Firing With Green Slabs, Etc.


| January/February 1960



219 Hubbard Street Fort Myers, Florida

On- page 7 of the July-August issue is a comment on the Case setting on a Dutch Oven like a hen on the nest. I am enclosing a clipping from June 7, 1959 Tampa Sunday Tribune to throw a little more light on burning green slabs. Several years ago some furnace builders figured they could go the original boiler builders one better and get more steam out of a given size boiler. They raised the boiler sometimes as much as three feet higher from the grates to give a greater fire space. And what extra steam they got was at a loss, unless the fuel was oil. With too much fire-space, the fire lost its heat before going through the tubes, which are the main source of steam.

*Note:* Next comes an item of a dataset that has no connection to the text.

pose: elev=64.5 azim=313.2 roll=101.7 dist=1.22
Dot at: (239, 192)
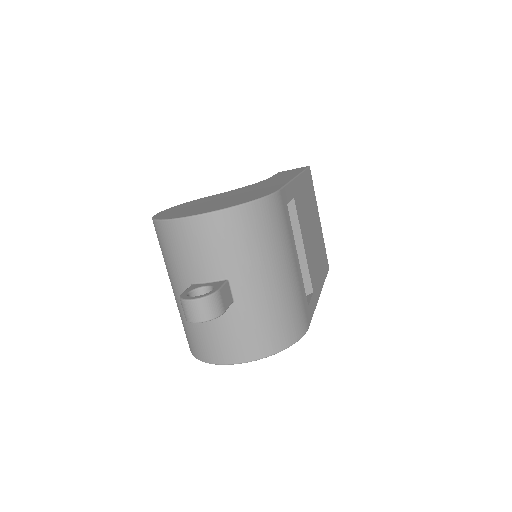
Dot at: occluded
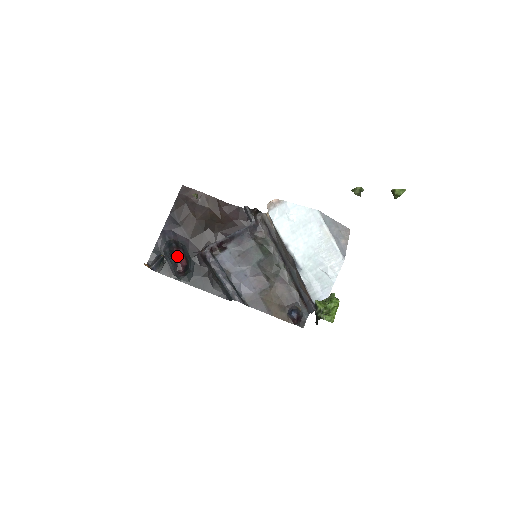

That same mistake was made only a few years back at a place where a 135 H.P. H.R.T. boiler was set in a high furnace to be fired with slabs. The very necessary high bridge wall held down the length of slabs being burned and was plenty of trouble to keep built up. Finally, when it became necessary to install another boiler, I pointed out that other lower hung boilers that the company owned steamed easier, and the new one went in with its original 24' fire space.

FIRING WITH GREEN SLABS

'In this modern day of liquid fuels that don't fizz and throw sparks, the old-time fireman who fired with green slabs and kept the steam gauge needle pointed skyward are becoming hard to find.

'Burning green pine slabs fresh from the saw was an art in those days. And keeping steam with green cypress was little short of a miracle. But it has been done.

'I used to fire a 20-horsepower Peerless boiler with a 20-horsepower engine mounted on top of it That did not give any reserve steam and our fuel was green cypress slabs. All the way we could keep steam was to watch the roller bed and grab every thin slab with bark on it. We cut the slab into short pieces on the butting saw and split it fine. By the time the bark singed off, the wood was dry enough to burn.